* _Exercise brief_:
Within the material below, transcribe exactly the lines from the one holding "index mcp: (468, 606)" through the one holding "thumb tip: (665, 767)", keeping both ends and skipping the rest.

↓

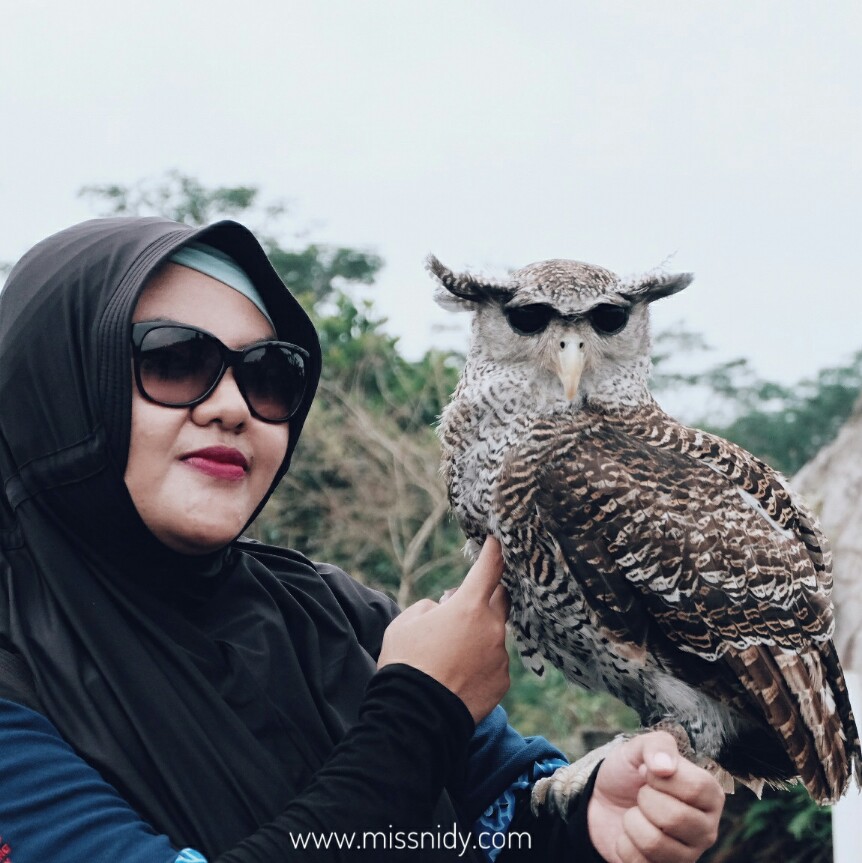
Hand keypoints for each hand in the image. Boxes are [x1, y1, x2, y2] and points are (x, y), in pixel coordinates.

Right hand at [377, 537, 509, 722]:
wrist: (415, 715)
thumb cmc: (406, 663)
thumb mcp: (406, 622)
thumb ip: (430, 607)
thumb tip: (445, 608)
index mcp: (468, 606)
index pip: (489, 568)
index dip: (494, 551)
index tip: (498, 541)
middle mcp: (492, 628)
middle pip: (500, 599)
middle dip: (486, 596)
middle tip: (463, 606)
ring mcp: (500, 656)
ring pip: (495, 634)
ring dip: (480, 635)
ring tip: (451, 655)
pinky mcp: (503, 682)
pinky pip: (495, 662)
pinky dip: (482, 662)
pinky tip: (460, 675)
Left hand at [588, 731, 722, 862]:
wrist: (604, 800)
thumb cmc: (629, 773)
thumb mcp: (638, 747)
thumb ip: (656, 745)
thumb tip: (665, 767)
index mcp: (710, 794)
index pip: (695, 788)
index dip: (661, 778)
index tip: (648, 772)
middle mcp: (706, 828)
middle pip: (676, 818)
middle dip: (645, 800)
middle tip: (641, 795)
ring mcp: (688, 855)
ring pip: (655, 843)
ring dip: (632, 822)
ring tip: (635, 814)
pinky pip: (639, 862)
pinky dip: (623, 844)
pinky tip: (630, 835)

↑
↓

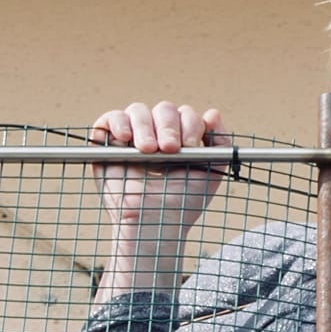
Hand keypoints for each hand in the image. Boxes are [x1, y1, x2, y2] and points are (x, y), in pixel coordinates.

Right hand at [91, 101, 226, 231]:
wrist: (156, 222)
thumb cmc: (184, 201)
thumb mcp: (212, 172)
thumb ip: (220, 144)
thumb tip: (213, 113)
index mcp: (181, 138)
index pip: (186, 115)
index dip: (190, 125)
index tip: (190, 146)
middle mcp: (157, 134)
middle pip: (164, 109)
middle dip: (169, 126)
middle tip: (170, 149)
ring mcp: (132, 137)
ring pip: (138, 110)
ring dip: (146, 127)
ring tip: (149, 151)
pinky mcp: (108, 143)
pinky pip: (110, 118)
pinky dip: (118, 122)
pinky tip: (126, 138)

↑

* _Solved exercise_:
index mcp: (468, 606)
index pip: (489, 568)
index dip: (494, 551)
index tip: (498, 541)
middle mcp: (492, 628)
middle pip: (500, 599)
middle dip: (486, 596)
middle tip: (463, 606)
ring mcp: (500, 656)
ring pip: (495, 634)
ring dip: (480, 635)
ring tip: (451, 655)
pinky mcp: (503, 682)
pinky pip: (495, 662)
pinky dip: (482, 662)
pinky tip: (460, 675)
Left hand at [588, 731, 722, 862]:
wrist: (604, 800)
thumb cmc: (629, 773)
thumb mcp: (638, 747)
thumb ip: (656, 745)
thumb tip: (665, 767)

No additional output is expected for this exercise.